Extremamente lúcida e dedicada, ela fala sobre como não sucumbir a pressão em tempos de covid-19. “Há uma imensa pressão psicológica. Tu liga a TV e é só notícias sobre mortes, aumento da crise. Isso gera medo e incerteza. Temos que ter discernimento para filtrar as informações. Tem horas que precisamos sim desconectar para não dar gatilho. É tempo de olhar para dentro de si mesmo, se conhecer. É um excelente momento e as pessoas deveriam aproveitar essa oportunidade de conviver com seus próprios fantasmas e exorcizá-los para serem mais leves e felizes. Eu vivo sozinha e me dou extremamente bem comigo própria. Eu acredito que esse vírus veio sim para nos mostrar como viver coletivamente e a sermos sim mais solidários. Todo mundo tem a opção de daqui para frente fazer diferente. Espero que a gente possa aproveitar essa experiência de dor de maneira positiva para evoluirmos de verdade. É tempo de revirar a casa toda e fazer o faxinão”, incentivou.

Para ela, usar a máscara de proteção sempre fez todo sentido. “Sou uma apologista do uso da máscara inclusive quando se tem um resfriado como se faz a séculos no Oriente”.
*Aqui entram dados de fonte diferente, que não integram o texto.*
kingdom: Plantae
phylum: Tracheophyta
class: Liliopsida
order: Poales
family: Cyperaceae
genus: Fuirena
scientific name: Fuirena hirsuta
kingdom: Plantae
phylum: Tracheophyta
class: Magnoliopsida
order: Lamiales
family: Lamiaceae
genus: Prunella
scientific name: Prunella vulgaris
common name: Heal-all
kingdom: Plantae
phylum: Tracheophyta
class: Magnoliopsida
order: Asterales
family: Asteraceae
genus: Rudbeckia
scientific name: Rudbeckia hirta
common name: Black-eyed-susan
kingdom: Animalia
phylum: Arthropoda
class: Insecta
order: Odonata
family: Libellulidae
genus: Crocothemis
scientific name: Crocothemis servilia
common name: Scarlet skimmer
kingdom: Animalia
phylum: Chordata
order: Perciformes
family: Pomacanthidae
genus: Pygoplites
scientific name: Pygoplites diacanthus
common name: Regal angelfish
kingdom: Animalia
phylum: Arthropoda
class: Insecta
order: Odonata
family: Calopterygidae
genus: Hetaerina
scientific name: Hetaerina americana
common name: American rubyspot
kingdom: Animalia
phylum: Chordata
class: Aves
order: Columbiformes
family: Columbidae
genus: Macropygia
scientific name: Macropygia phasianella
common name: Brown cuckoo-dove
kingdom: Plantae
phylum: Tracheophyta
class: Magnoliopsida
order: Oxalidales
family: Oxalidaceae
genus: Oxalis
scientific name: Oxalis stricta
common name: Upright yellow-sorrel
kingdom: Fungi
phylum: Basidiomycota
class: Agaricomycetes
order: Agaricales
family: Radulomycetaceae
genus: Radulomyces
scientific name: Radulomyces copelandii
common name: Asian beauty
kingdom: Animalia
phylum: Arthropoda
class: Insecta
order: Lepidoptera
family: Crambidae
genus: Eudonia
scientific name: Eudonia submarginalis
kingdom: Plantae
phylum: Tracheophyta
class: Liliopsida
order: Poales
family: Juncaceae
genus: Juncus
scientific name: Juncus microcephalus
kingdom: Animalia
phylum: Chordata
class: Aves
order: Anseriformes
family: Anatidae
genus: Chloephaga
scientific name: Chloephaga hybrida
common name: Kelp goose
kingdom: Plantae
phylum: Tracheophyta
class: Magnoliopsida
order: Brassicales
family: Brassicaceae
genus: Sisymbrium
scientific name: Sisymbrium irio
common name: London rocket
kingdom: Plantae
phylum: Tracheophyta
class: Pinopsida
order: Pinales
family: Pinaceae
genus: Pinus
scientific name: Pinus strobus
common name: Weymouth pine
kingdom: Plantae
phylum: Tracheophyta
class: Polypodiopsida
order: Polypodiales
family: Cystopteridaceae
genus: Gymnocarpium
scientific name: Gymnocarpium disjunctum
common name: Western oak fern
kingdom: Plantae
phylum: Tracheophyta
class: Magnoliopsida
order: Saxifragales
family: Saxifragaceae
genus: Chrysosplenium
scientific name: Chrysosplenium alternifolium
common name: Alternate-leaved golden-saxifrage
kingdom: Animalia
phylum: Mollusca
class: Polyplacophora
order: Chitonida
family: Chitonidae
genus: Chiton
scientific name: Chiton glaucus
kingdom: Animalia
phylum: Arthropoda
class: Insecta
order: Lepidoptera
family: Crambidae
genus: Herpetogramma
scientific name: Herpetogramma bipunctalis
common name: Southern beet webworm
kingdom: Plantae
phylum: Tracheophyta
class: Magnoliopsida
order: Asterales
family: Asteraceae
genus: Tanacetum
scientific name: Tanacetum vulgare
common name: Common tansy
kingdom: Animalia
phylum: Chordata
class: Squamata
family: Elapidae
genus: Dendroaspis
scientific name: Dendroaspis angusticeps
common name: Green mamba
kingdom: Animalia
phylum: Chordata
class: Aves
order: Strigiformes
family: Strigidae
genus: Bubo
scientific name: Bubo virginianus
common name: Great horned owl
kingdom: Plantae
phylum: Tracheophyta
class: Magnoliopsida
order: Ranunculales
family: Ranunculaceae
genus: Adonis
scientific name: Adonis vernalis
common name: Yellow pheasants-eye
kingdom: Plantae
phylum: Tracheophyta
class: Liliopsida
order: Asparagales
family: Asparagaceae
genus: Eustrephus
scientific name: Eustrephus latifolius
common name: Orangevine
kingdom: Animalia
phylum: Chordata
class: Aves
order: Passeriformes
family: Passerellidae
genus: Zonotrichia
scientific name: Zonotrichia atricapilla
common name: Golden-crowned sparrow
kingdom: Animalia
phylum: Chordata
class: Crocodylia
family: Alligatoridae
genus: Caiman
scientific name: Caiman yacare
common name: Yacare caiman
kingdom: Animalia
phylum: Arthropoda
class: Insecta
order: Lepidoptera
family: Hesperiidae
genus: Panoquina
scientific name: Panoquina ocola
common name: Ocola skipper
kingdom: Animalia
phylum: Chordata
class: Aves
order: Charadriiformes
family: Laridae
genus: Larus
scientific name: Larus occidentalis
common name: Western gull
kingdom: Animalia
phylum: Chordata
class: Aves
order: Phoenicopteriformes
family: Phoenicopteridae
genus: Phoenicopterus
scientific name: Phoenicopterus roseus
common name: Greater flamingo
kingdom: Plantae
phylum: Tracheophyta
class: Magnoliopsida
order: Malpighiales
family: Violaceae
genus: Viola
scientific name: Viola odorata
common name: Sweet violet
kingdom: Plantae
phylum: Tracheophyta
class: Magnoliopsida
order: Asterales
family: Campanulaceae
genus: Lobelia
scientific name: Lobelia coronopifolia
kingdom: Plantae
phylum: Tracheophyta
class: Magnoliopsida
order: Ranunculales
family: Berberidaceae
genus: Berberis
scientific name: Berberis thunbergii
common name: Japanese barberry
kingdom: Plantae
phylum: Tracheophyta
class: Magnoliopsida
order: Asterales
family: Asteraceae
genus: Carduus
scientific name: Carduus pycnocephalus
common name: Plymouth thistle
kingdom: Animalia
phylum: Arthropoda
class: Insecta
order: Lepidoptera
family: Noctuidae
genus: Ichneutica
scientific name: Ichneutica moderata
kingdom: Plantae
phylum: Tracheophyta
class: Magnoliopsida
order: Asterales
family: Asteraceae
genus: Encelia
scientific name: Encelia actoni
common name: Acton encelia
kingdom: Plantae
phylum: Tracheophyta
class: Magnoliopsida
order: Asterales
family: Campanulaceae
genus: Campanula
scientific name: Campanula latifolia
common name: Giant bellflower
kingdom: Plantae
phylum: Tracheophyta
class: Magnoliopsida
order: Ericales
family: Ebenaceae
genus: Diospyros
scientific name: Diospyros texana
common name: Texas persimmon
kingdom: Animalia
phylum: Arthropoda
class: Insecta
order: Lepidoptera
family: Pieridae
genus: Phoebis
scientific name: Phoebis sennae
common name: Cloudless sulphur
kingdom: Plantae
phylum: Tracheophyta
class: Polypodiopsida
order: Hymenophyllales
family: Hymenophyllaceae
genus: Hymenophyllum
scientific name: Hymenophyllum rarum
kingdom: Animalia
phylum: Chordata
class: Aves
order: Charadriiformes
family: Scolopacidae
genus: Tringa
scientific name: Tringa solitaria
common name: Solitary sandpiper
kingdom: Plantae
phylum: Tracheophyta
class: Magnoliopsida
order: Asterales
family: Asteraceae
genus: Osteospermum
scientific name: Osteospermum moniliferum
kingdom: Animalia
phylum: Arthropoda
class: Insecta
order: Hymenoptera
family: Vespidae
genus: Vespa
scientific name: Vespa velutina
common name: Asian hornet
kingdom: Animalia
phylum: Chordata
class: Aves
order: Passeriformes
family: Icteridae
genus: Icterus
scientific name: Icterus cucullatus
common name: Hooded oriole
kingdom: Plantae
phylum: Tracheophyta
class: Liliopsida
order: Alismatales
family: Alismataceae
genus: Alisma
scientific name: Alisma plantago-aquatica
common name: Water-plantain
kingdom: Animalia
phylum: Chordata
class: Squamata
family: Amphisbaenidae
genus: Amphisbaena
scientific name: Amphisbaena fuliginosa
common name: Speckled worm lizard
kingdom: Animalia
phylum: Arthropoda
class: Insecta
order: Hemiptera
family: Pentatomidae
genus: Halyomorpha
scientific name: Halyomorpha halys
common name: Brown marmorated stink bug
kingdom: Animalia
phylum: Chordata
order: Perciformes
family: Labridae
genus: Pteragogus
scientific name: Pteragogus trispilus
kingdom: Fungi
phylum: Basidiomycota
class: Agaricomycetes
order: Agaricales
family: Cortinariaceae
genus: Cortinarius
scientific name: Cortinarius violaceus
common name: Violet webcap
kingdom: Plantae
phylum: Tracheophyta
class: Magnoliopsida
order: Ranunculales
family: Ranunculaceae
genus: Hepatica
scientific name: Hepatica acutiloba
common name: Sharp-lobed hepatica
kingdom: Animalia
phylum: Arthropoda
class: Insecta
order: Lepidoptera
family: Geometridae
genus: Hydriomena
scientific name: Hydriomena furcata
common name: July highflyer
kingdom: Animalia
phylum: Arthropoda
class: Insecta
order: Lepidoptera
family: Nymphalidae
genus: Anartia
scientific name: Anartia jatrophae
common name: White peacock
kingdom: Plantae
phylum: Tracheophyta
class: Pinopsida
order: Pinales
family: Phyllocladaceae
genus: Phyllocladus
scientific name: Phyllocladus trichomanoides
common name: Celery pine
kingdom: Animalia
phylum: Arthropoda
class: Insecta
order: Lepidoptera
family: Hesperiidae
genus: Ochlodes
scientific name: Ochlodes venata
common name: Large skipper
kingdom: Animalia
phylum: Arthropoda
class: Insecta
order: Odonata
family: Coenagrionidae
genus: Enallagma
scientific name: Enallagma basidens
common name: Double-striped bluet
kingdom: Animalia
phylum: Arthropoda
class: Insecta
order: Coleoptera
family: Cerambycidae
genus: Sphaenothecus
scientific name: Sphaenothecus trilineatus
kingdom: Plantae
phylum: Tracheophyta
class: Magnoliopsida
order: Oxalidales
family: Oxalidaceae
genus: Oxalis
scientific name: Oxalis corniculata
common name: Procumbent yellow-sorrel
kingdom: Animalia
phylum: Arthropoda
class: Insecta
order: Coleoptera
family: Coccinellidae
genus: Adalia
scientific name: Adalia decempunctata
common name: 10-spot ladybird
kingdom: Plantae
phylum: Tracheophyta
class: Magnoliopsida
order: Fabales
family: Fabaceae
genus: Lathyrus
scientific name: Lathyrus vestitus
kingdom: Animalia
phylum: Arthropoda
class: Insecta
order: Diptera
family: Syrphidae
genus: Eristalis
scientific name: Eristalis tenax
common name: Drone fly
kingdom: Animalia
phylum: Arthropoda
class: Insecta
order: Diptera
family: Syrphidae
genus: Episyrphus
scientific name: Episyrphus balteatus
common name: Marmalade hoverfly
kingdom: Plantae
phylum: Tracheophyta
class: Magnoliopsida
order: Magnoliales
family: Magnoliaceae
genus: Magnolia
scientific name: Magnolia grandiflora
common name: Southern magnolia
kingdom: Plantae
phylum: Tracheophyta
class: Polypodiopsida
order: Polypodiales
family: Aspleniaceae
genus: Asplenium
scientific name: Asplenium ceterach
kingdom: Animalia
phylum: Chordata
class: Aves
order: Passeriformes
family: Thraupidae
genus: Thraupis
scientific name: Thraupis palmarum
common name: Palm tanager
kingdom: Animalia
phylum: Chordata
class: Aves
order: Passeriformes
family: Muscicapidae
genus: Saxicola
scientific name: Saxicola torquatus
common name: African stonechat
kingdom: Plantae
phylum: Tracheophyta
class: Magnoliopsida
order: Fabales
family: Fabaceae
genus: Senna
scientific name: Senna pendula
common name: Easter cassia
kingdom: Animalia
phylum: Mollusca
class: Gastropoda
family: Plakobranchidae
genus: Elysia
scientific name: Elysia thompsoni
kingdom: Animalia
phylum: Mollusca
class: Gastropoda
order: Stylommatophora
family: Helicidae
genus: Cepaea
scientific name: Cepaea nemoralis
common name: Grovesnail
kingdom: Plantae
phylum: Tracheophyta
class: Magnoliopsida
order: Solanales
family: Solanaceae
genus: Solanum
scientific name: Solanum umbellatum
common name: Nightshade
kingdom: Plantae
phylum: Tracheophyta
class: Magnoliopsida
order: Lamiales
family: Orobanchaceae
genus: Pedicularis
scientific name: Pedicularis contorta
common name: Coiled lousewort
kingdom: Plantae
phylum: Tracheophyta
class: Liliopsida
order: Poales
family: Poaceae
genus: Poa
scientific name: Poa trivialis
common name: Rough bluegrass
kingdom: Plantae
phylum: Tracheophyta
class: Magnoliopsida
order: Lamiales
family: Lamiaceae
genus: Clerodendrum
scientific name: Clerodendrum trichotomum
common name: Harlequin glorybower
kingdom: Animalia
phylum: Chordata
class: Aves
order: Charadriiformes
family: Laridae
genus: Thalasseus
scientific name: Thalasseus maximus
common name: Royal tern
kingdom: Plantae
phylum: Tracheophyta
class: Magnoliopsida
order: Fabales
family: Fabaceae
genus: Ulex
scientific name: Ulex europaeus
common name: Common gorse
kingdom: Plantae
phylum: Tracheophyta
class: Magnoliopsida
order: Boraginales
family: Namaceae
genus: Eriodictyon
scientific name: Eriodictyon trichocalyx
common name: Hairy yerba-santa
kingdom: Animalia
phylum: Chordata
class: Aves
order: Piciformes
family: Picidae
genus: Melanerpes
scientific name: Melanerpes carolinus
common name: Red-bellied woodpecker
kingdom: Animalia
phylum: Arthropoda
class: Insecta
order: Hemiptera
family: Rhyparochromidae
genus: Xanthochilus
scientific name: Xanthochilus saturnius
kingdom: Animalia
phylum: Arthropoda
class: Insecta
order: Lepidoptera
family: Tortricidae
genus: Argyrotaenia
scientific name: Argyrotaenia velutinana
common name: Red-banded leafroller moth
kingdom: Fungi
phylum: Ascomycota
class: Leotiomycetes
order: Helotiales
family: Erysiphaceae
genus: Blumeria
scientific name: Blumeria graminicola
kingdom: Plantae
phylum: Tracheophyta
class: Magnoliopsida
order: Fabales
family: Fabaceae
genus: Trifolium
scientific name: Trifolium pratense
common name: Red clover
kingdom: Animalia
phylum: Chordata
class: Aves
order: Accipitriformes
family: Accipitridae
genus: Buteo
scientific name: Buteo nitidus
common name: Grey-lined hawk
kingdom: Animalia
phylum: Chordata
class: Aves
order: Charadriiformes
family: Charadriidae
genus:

Cacilda, que sempre teve hábitos excessivos com limpeza e higiene, disse que o fato de Portugal ser o bom exemplo da Europa em termos de contágio e mortes se deve e muito ao comportamento da população. “Em Portugal nunca foi proibido sair às ruas, não tivemos um lockdown total e sim recomendações do governo e da OMS de que era necessário ficar em casa e foi o que fizemos, ao contrário de outros países, como no Brasil que já tem 11.207 mortes e já ultrapassa os 163 mil contaminados. Essa situação me atormenta muito. Em um primeiro momento eu alarmei todo mundo que conheço para conscientizar sobre a pandemia, mas infelizmente observei que uma parcela da população não tem a menor noção do que está por vir”, lamentou Cacilda, que tem uma mãe de 82 anos que está em quarentena há dois meses em Porto Alegre.

Foram 496 óbitos confirmados nas últimas 24 horas no Brasil que é o epicentro da doença na América Latina. De ontem para hoje, foram 6.760 novos diagnósticos. A taxa de letalidade é de 6,8%. “É muito cruel ver o que os outros não estão vendo ou que não estão querendo ver. Essa cegueira que tomou conta do Brasil. Mas não há mal que sempre dure”, finalizou.

 

Os dados foram atualizados nesta segunda-feira (11/05) conforme informações oficiais da DGS de Portugal, da OMS e da Johns Hopckins University & Medicine.

 

* Gisele Figueiredo é jornalista e atualmente coordena a RADIO TCE-RS.